Tom came in, with that bright look he always wears when he sees us after an absence. How could I have had the heart to extinguish it, and to make his children quake at sight of his dear face, instead of flying to welcome him, as was the rule on his return! But a mother's authority must be upheld. I said so to Tom, and he said I was perfectly right, and that it was his business to see it done. He bade me explain what was the matter, and I did so, softening things a little—more and more as I went on—since, after all, it was nothing so very dreadful. Perhaps I had been a little hasty and hard; I thought so when I saw how Tom was taking it. He had that inexorable look of the commander confronted with mutiny—as if really I were accusing the poor boys of murder at the least. And when I saw how they stood before him—Bob downcast and tearful, and Harry with his head up, teeth and hands clenched, too proud to quail—oh, I would have given anything to save them! But it was too late.

"I am sure they didn't mean it," I protested, laying my hand on Harry's shoulder, which felt as rigid as iron under it. "We can overlook it this time, father, dear."

"The one thing I will never overlook," he replied, "is misconduct towards you when I leave you unprotected. If they don't know the first rudiments of manliness—at their age—I must try to teach them."

"But that is not the way to teach them!" I cried—almost shrieked—as he signed to them to pass out of the room before him. "Oh, Tom, don't! don't! It is all my fault!"

Harry turned and looked at me with an ice-cold smile, as if his face were galvanised, and said calmly, "It is all right, mother. It is quite right." And then the three of them left me, Tom himself sternly keeping me back when I tried to follow; and presently, with my head buried in the torn pillow and my hands over my ears, I heard an agonised wail from poor little Bob. Not from Harry, of course; he would be cut to pieces before he would deign to cry out. Oh, what brutes men are! I hated Tom—though he was Tom—with a hatred that was perfectly murderous while it lasted.

We had our tea together alone—a thing that had never happened before, on his first evening, since we had had a child old enough to sit up at table. I had sent the little girls to bed—Phyllis for punishment, Lily for her throat, and because I felt I could not stand her chatter—and he had sent the boys. There were the usual first-night delicacies—sweetbreads, wild ducks, honey in the combs—and for once they were uneaten and unnoticed. All my preparations for his home-coming were thrown away. He was glum and silent, evidently as upset as I was, with no appetite for anything. As for me, I felt as if a crumb of bread would choke me. And I would not speak to him—I could not—with that shriek of Bobby's in my ears.

"I suppose," he said, in a heavy voice—"I suppose I'd better resign my billet and come home, Polly. They're getting pretty old now for you to struggle with them single-handed. It's not fair to you, my dear."

I treated this remark as if I had not heard it, and he soon rose from his seat and left the room. He went into his little smoking den, shut the door behind him, and locked it.

When I thought him safely out of the way I stole off to see and comfort my poor boys. They shared the same room, their beds standing side by side, with a chair between them. When I crept in they were talking in a low voice together; as soon as they heard me they fell silent and pretended to be asleep.
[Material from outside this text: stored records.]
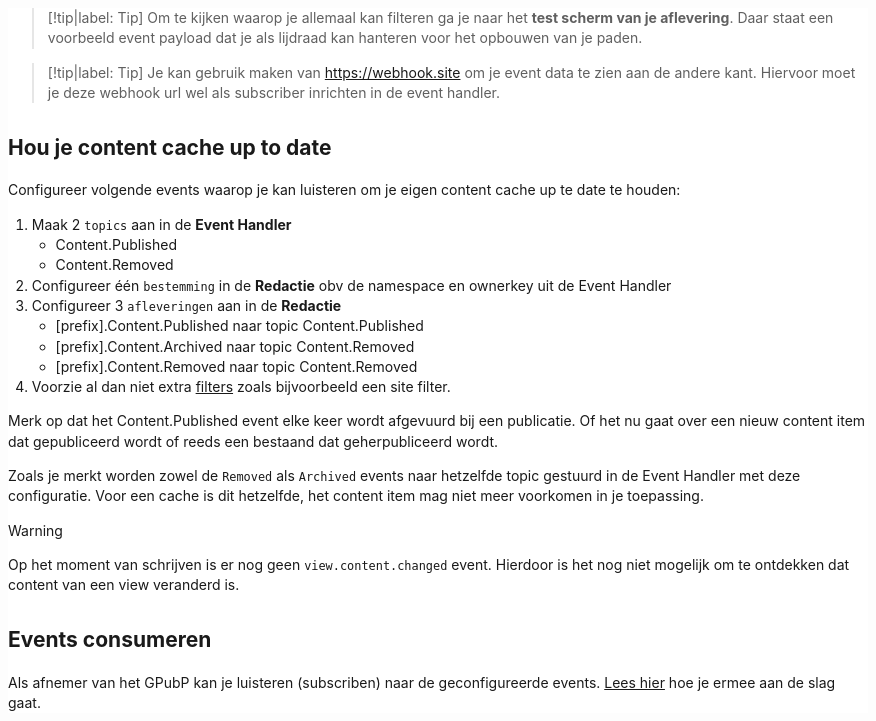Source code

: 
> [!tip|label: Tip]
> Om te kijken waarop je allemaal kan filteren ga je naar het **test scherm van je aflevering**. Daar staat een voorbeeld event payload dat je als lijdraad kan hanteren voor het opbouwen van je paden.

> [!tip|label: Tip]
> Je kan gebruik maken van https://webhook.site om je event data te zien aan de andere kant. Hiervoor moet je deze webhook url wel als subscriber inrichten in de event handler.


## Hou je content cache up to date
Configureer volgende events waarop je kan luisteren om je eigen content cache up te date te houden: 

1. Maak 2 `topics` aan in de **Event Handler**
   * Content.Published
   * Content.Removed
2. Configureer één `bestemming` in de **Redactie** obv de namespace en ownerkey uit de Event Handler
3. Configureer 3 `afleveringen` aan in de **Redactie**
   * [prefix].Content.Published naar topic Content.Published
   * [prefix].Content.Archived naar topic Content.Removed
   * [prefix].Content.Removed naar topic Content.Removed
4. Voorzie al dan niet extra [filters](/redactie/content/inrichten-events?id=events-verder-filteren-in-een-aflevering) zoals bijvoorbeeld een site filter. 

Merk op dat het Content.Published event elke keer wordt afgevuurd bij een publicatie. Of het nu gaat over een nieuw content item dat gepubliceerd wordt of reeds een bestaand dat geherpubliceerd wordt. 

Zoals je merkt worden zowel de `Removed` als `Archived` events naar hetzelfde topic gestuurd in de Event Handler met deze configuratie. Voor een cache is dit hetzelfde, het content item mag niet meer voorkomen in je toepassing.

> [!Warning]
> Op het moment van schrijven is er nog geen `view.content.changed` event. Hierdoor is het nog niet mogelijk om te ontdekken dat content van een view veranderd is. 

## Events consumeren

Als afnemer van het GPubP kan je luisteren (subscriben) naar de geconfigureerde events. [Lees hier](/frontend/content/events-consumeren) hoe je ermee aan de slag gaat.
A smell of moist dog and an otherwise unaccountable protuberance implied the presence of a third culprit—and a flat contravention of one of the strict rules of the house—but I took no notice, although terrified lest Bobby's shirt and sheets should be dampened, and sickened by the thought of the fleas that would infest him. Oh, how thankful I am now that I took no notice, and did not snatch his bit of comfort from his arms!

I sat down on the chair and leaned over Harry, smoothed his hair from his brow, and kissed him. I might as well have kissed the bed-post. He is a peculiar boy—a little hard-natured and perverse—and he can never bear anybody to pity him. I was not surprised that he repulsed me, though I felt dreadfully hurt. My beloved Bobby—my angel, whom I never rightly appreciated until I had lost him—he was quite different. He kissed me back again, and whimpered when I talked to him, and told me he had never meant to be as naughty as father thought. Bless him! I knew he never did. I told him so. But even then he was just a little reserved with me, as if he could not quite forgive me for what I had brought upon him—which was bitter enough at the time, but an agony to think of afterwards, as it is to this day. So I went away to my room and cried in the dark, utterly miserable. And I thought to myself, "If this is how they feel towards me, how will they regard their father, who has treated them so brutally? Why, they will never have an atom of affection for him again!"